**** Data provided ****

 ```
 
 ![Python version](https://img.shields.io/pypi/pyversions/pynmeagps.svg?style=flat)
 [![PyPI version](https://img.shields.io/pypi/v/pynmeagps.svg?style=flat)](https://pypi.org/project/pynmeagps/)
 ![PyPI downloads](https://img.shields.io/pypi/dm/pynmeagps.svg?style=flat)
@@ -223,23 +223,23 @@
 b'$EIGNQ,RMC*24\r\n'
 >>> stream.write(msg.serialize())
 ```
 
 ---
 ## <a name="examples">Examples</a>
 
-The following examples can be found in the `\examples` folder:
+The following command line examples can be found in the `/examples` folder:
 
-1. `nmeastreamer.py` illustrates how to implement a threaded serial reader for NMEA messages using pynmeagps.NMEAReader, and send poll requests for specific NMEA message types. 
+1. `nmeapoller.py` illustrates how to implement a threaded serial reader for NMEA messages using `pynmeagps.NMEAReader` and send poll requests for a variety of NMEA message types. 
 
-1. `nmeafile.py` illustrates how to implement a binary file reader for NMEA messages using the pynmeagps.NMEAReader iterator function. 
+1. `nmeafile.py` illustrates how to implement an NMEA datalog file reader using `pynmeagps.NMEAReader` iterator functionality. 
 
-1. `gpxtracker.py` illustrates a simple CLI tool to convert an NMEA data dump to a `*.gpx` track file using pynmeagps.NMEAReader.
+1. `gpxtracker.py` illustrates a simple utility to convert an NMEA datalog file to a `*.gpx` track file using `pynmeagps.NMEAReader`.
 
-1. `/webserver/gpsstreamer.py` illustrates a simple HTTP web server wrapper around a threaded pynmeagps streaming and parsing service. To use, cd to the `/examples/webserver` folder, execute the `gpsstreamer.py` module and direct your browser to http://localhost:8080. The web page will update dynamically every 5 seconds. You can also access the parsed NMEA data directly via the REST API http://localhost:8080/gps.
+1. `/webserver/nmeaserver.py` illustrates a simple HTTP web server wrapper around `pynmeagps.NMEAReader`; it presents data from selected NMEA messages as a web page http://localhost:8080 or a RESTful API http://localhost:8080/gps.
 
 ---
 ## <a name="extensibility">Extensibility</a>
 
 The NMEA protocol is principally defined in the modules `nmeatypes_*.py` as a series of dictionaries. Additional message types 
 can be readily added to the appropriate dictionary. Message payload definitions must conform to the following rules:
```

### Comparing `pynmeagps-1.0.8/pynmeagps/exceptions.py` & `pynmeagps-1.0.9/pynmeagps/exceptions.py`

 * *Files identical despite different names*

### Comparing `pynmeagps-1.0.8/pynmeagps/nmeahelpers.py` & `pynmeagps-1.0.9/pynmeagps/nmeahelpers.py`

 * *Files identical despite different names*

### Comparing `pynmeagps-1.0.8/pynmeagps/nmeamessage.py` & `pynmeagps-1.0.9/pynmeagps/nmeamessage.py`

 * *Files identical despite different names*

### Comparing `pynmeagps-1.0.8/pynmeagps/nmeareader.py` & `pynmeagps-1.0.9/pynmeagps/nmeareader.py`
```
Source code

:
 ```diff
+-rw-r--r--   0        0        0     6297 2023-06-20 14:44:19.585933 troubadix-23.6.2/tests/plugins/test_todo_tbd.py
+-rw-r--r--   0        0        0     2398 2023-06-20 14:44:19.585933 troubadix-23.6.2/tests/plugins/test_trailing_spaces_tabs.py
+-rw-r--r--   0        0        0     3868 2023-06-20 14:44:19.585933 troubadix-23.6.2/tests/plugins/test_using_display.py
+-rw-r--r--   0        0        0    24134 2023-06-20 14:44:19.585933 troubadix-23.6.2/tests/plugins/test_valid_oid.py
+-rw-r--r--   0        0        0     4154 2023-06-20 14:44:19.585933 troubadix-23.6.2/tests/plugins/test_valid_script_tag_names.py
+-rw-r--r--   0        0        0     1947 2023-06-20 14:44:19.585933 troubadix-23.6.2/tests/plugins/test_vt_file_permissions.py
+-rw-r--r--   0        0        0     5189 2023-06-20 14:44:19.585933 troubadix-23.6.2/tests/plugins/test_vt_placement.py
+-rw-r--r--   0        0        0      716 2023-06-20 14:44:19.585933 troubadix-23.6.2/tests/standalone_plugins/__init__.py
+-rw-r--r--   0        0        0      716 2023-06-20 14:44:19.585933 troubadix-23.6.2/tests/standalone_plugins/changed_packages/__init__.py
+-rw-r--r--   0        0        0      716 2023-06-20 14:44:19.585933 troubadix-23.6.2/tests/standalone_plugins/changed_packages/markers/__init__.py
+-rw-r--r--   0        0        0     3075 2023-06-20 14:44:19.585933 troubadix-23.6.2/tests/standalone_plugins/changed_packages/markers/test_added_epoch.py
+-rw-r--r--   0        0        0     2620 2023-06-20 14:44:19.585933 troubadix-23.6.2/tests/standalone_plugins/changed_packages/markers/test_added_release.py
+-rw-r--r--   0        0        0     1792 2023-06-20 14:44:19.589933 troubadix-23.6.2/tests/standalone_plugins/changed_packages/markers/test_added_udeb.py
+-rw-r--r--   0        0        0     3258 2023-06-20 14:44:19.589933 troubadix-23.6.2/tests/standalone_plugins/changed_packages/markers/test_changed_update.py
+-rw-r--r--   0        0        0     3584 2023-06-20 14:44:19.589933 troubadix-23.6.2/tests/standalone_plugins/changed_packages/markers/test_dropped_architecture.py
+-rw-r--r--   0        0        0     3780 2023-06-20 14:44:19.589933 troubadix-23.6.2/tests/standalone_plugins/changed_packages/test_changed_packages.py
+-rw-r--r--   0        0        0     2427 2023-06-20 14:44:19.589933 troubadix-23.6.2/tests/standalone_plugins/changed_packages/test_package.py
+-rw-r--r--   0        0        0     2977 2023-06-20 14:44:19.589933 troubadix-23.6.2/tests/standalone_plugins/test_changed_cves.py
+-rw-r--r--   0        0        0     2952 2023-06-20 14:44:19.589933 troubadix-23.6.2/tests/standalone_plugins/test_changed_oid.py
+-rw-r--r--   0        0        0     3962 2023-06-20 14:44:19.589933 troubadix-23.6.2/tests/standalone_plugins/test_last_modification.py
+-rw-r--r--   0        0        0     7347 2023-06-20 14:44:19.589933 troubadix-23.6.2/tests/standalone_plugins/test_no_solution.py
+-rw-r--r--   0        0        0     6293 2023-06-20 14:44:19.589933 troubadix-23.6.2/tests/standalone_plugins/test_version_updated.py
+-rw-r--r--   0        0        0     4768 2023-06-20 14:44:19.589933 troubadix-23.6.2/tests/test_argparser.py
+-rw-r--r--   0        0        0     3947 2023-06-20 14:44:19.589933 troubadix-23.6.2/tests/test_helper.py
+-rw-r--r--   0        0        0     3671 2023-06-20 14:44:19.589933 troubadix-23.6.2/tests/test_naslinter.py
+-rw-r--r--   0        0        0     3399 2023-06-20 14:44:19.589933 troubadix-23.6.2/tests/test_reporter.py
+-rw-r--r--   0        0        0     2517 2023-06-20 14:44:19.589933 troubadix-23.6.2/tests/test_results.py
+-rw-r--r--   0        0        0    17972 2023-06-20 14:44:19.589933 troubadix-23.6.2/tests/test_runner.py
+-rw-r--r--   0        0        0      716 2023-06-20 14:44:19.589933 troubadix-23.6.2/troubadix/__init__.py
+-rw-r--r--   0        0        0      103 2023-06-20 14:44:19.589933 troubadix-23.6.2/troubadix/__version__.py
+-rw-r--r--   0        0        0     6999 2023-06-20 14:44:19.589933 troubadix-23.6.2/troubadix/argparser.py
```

****

* [Description of the task]
Take each line above that contains "track" and copy it out.

* [Solution for this task]
-1. `gpxtracker.py` illustrates a simple CLI tool to convert an NMEA data dump to a `*.gpx` track file using pynmeagps.NMEAReader.
+1. `gpxtracker.py` illustrates a simple utility to convert an NMEA datalog file to a `*.gpx` track file using `pynmeagps.NMEAReader`.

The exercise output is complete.